:: Trecho fornecido ::
***

“Sonhar mais um sonho impossível”
Neste penúltimo domingo do tempo pascal, celebramos a festa que a tradição chama de “ascensão de Jesus”. Neste ano, o evangelho lido nas comunidades é Marcos 16, 15- 20. Trata-se de um texto acrescentado ao evangelho, que pede de nós atenção especial. Ler ao pé da letra poderia nos levar a um jeito de viver a fé contrário ao que o evangelho propõe.
Marcos e todos os evangelhos nos apresentam uma imagem de Deus que é Pai de toda a humanidade, Deus Amor que salva a todos por sua graça. No sermão da montanha, Jesus diz: “Deus faz nascer o sol sobre os bons e sobre os maus e faz chover sobre os justos e os injustos” (Mt 5, 45). Conforme Marcos, Jesus tinha dito aos discípulos: “Quem não é contra nós, está a nosso favor” (Mc 9, 40). O que significa, então, Jesus ressuscitado afirmar: “Quem crer e for batizado será salvo. Quem não crer será condenado” (v 16)? Em todo o evangelho, Jesus mostra aos discípulos que a fé não pode se basear em milagres e sinais extraordinários. Durante todo o tempo, Jesus se nega a dar sinais do céu (Mc 8, 12).
Como explicar que o Cristo manda os apóstolos em missão e promete que a palavra será acompanhada por milagres extraordinários? Jesus está cedendo à religião de milagres que até hoje tantas pessoas procuram?
Essa narrativa, colocada no conjunto do texto de Marcos bem mais tarde, abre a fé cristã às dimensões do universo. Antes, os apóstolos eram testemunhas do reinado divino para o povo judeu. Agora, devem ir para o mundo todo. O texto não fala do batismo confessional desta ou daquela Igreja. Trata-se de ser batizados/as, ou seja, mergulhados/as no projeto divino da salvação do mundo. Salva-se quem entra na lógica divina do amor, independentemente se crê em Deus ou não crê, ou seja, se reconhece ou não que o amor é a própria essência do Ser Divino. Quem não entra nessa perspectiva está condenado não por Deus que não condena ninguém, mas porque a própria pessoa se nega a entrar na lógica do amor.

***

:: Conjunto de dados ::
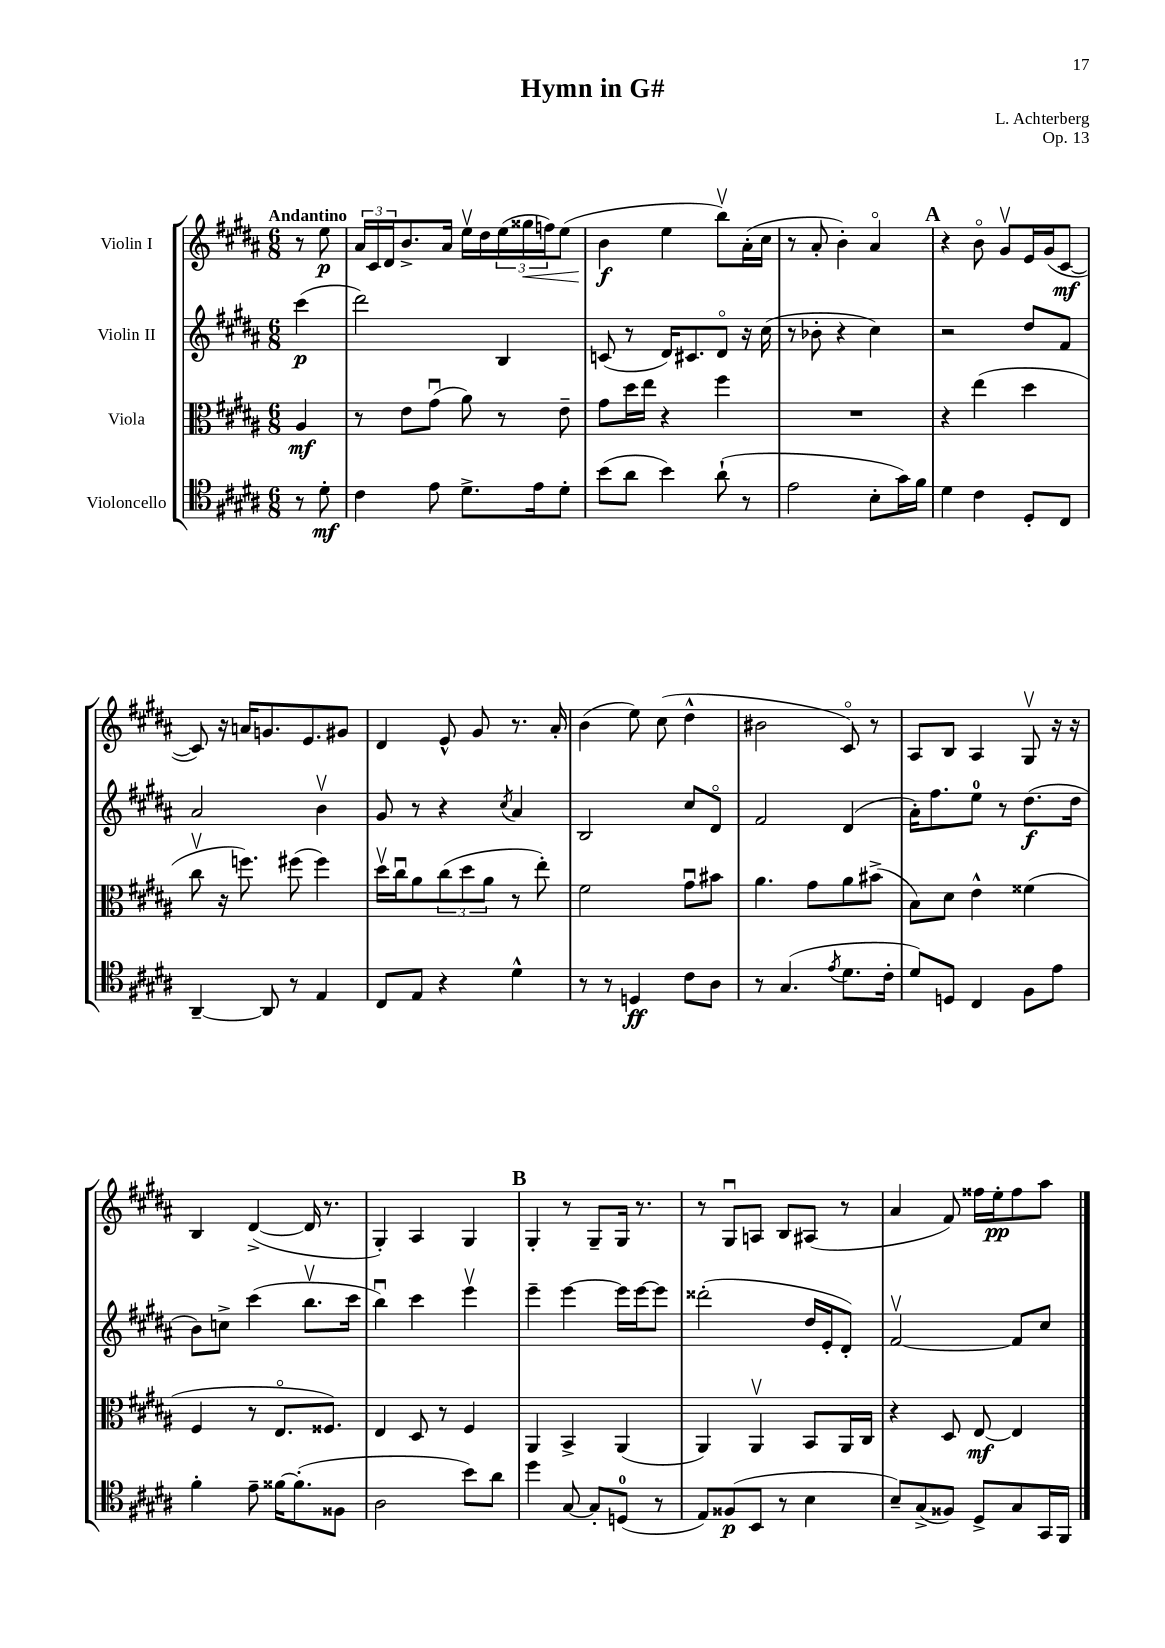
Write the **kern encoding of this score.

**kern	**dynam	**kern	**dynam	**kern	**dynam	**kern	**dynam
*part4	*part4	*part3	*part3	*part2	*part2	*part1	*part1
*staff4	*staff4	*staff3	*staff3	*staff2	*staff2	*staff1	*staff1
*I"Violoncello	*	*I"Viola	*	*I"Violin II	*	*I"Violin I	*
*clefC4	*	*clefC3	*	*clefG2	*	*clefG2	*
*k[f#c#g#d#a#]	*	*k[f#c#g#d#a#]	*	*k[f#c#g#d#a#]	*	*k[f#c#g#d#a#]	*
*M6/8	*	*M6/8	*	*M6/8	*	*M6/8	*
=	=	=	=	=	=	=	=
!	!	!	!	!	!	!LO:TX:a:B:t=Andantino	!
8r	.	4A#/	mf	(4ccc#\	p	8r	.
8d#'\	mf	.	.	.	.	8ee\	p
=1	=1	=1	=1	=1	=1	=1	=1
4c#\	.	8r	.	2ddd#\)	.	24a#/LL	.
.	.	.	.	.	.	24c#/	.
.	.	.	.	.	.	24d#/J	.
.	.	8e\L	.	.	.	8.b^/	.
8e\	.	(8g#u\J	.	.	.	.	.
.	.	.	.	.	.	16a#/Jk	.
8.d#^\L	.	8a#\)	.	.	.	16eev\LL	.
.	.	.	.	.	.	16dd#\	.
.	.	8r	.	4B/	.	(24ee\	.
!	!	!	!	!	!	!	!LO:HP:b
.	.	.	.	.	.	24gg##X\	<
16e\k	.	.	.	.	.	.	.
.	.	.	.	.	.	24ffn\J)	.
8d#'\J	.	8e~\	.	.	.	(8ee\J	.
=2	=2	=2	=2	=2	=2	=2	=2
(8b\L	.	8g#\L	.	(8cn/	.	4b\	f
8a#\J	.	16dd#\L	.	8r	.	.	.
.	.	16ee\JJ	.	.	.	.	.
4b\)	.	4r	.	16d#/KL)	.	4ee\	[
.	.	.	.	8.c#X/	.	.	.
(8a#`\	.	4ff#\	.	8d#/J	.	8bbv\L)	.
8r	.	.	.	16r	.	(16a#'\L	.
.	.	.	.	(16cc#\	.	16cc#\JJ	.
=3	=3	=3	=3	=3	=3	=3	=3
2e\	.	2.r	.	8r	.	8r	.
.	.	.	.	8b-X'\	.	8a#'/	.
.	.	.	.	4r	.	4b'\)	.
8B'\L	.	.	.	4cc#\)	.	4a#/	.
16g#\L)	.	.	.	.	.	.	.
16f#\JJ	.	.	.	.	.	.	.
!!LO:REH:place=s1:t=A
=4	=4	=4	=4	=4	=4	=4	=4
4d#\	.	4r	.	2r	.	4r	.
4c#\	.	(4ee\	.	.	.	8b\	.
.	.	.	.	.	.	8g#v/L	.
8D#'/L	.	4dd#\	.	8dd#/L	.	16e/L	.
.	.	.	.	.	.	(16g#/J	.
8C#/J	.	.	.	8f#/J	.	[8c#/J	mf
!!LO:LB:g=z
=5	=5	=5	=5	=5	=5	=5	=5
[4AA#~/	.	8cc#v\	.	2a#/	.	8c#/])	.
.	.	16r	.	.	.	16r	.
.	.	8.ffn\)	.	.	.	16an/KL	.
8AA#/]	.	.	.	.	.	8.gn/	.
8r	.	(8ff#X\	.	.	.	.	.
.	.	.	.	.	.	8.e/	.
4E/	.	4ff#\)	.	4bv\	.	.	.
.	.	.	.	.	.	8g#X/J	.
=6	=6	=6	=6	=6	=6	=6	=6
8C#/L	.	16dd#v\LL	.	8g#/	.	4d#/	.
.	.	16cc#u\J	.	.	.	.	.
8E/J	.	8a#\	.	8r	.	.	.
4r	.	(12cc#\	.	4r	.	8e^^/	.
.	.	12dd#\	.	.	.	.	.
.	.	.	.	.	.	8g#/	.
.	.	12a#\J	.	.	.	.	.
.	.	.	.	8qcc#/	.	.	.
4d#^^\	.	8r	.	4a#/	.	8.r	.
.	.	8ee'\)	.	.	.	.	.
.	.	.	.	.	.	16a#'/	.
=7	=7	=7	=7	=7	=7	=7	=7
8r	.	2f#\	.	2B/	.	(4b\	.
8r	.	.	.	.	.	.	.
4Dn/	ff	.	.	.	.	8ee\)	.
.	.	.	.	.	.	(8cc#\	.
8c#\L	.	8g#u\L	.	8cc#/L	.	4dd#^^\	.
8A#\J	.	8b#X\J	.	8d#/J	.	.	.
=8	=8	=8	=8	=8	=8	=8	=8
8r	.	4.a#\	.	2f#/	.	2b#X\	.
(4.G#/	.	.	.	.	.	.	.
.	.	8g#\L	.	.	.	.	.
8qe/	.	.	.	.	.	.	.
8.d#\L	.	8a#\	.	(4d#/	.	8c#/)	.
.	.	(8b#X^\J	.	.	.	8r	.
16c#'\Jk	.	.	.	.	.	.	.
=9	=9	=9	=9	=9	=9	=9	=9
8d#/L)	.	8B\L)	.	16a#'\KL)	.	8A#/L	.
.	.	.	.	8.ff#\	.	.	.
8Dn/J	.	8d#\J	.	.	.	8B/J	.
4C#/	.	4e^^\	.	8ee\J	.	4A#/	.
.	.	.	.	8r	.	.	.
8F#\L	.	(4f##X\	.	(8.dd#\L	f	8G#v/	.
8e\J	.	.	.	.	.	16r	.
.	.	.	.	16dd#\Jk	.	16r	.
!!LO:LB:g=z
=10	=10	=10	=10	=10	=10	=10	=10
4f#'\	.	4F#/	.	8b\L)	.	4B/	.
.	.	.	.	8ccn^\J	.	.	.
8e~\	.	8r	.	(4ccc#\	.	([4d#^/	.
[16f##X\KL	.	8.E/L	.	.	.	.	.
(8.f##'\]	.	.	.	.	.	.	.
.	.	.	.	8.bbv\L	.	16d#/]	.
.	.	8.F##X/J)	.	.	.	8.r	.
8F##X\J	.	.	.	.	.	.	.
.	.	.	.	16ccc#\Jk	.	.	.
=11	=11	=11	=11	=11	=11	=11	=11
2A#\	.	4E/	.	4bbu\)	.	4G#'/)	.
.	.	8D#/	.	4ccc#\	.	4A#/	.
.	.	8r	.	.	.	.	.
8b\L)	.	4F#/	.	4eeev\	.	4G#/	.
8a#\J	.	.	.	.	.	.	.
!!LO:REH:place=s1:t=B
=12	=12	=12	=12	=12	=12	=12	=12
4dd#\	.	4AA#/	.	4eee~\	.	4G#'/	.
[8G#/	.	4BB^/	.	[4eee\	.	8r	.
8G#'/L]	.	.	.	.	.	8G#~/L	.
(8Dn/J	.	(4AA#/	.	16eee\LL]	.	16G#/Jk	.
.	.	.	.	[16eee\J	.	8.r	.
8r	.	.	.	8eee\J]	.	.	.
=13	=13	=13	=13	=13	=13	=13	=13
8E/L)	.	4AA#/)	.	(2ddd##X'\	.	8r	.
(8F##X/	p	.	.	.	.	8G#u/L	.
8BB/J	.	4AA#v/	.	.	.	8An/J	.
8r	.	.	.	.	.	8B/L	.
4B\	.	8BB/L	.	16dd#/LL	.	(8A#X/J	.
.	.	.	.	16e'/J	.	.	.
.	.	16AA#/L	.	8d#'/J)	.	8r	.
.	.	16C#/JJ	.	.	.	.	.
=14	=14	=14	=14	=14	=14	=14	=14
8B~/L)	.	4r	.	[2f#v/	.	4a#/	.
(8G#^/	.	.	.	.	.	.	.
8F##X/J)	.	8D#/	.	.	.	8f#/)	.
8D#^/L	.	[8E/	mf	.	.	16ff##X\LL	.
.	.	.	.	.	.	16ee'\J	pp
8G#/	.	4E/]	.	8f#/L]	.	8ff##\	.
16GG#/L	.	.	.	8cc#/J	.	8aa#\J	.
16FF#/JJ	.	.	.	.	.	.	.
==	==	==	==	==	==	==	==
*-	*-	*-	*-	*-	*-	*-	*-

***

:: Tarefas propostas ::
1. Quais referências bíblicas aparecem entre parênteses no texto sobre a ascensão de Jesus?
2. Qual evangelho é lido nas comunidades neste ano, segundo o texto sobre a ascensão de Jesus?
3. Escreva a continuação do texto sobre a ascensão de Jesus, começando após a última frase apresentada.

:: Resultados por tarefa ::
1. (Mt 5, 45), (Mc 9, 40), (v 16) e (Mc 8, 12).

2. Marcos 16, 15-20.

3.
Os antigos imaginaram a ascensão de Jesus como subida, como se o céu estivesse acima das nuvens. O apóstolo Paulo explicou que a humanidade de Jesus foi plenamente em Deus (Ef 1, 17- 23). Como a humanidade de Jesus é exatamente a mesma de todos/as nós, é nossa humanidade que foi assumida por Deus, ou seja, divinizada. Na eucaristia, a louvação popular que serve de prefácio canta “Os anjos aplaudem cantando: na glória divina, o ser humano chegou”. O que pode significar isso para nós?
O que o evangelho conta com essa imagem da ascensão de Jesus é o processo de divinização interior que podemos, hoje, contemplar nas pessoas e comunidades que vivem na lógica da ternura do reino divino e testemunham que o amor é mais forte do que a morte. Por mais que pareça, quem dá um rumo à história não são reis, generais, banqueiros e homens de negócio. Em cada geração, os poderosos proclamam sua vitória. Mas, quando ninguém imagina, a resistência das comunidades indígenas, negras, dos movimentos sociais e de todas as forças subversivas da história estão aí e revelam: um novo mundo é necessário, possível e estamos sim construindo.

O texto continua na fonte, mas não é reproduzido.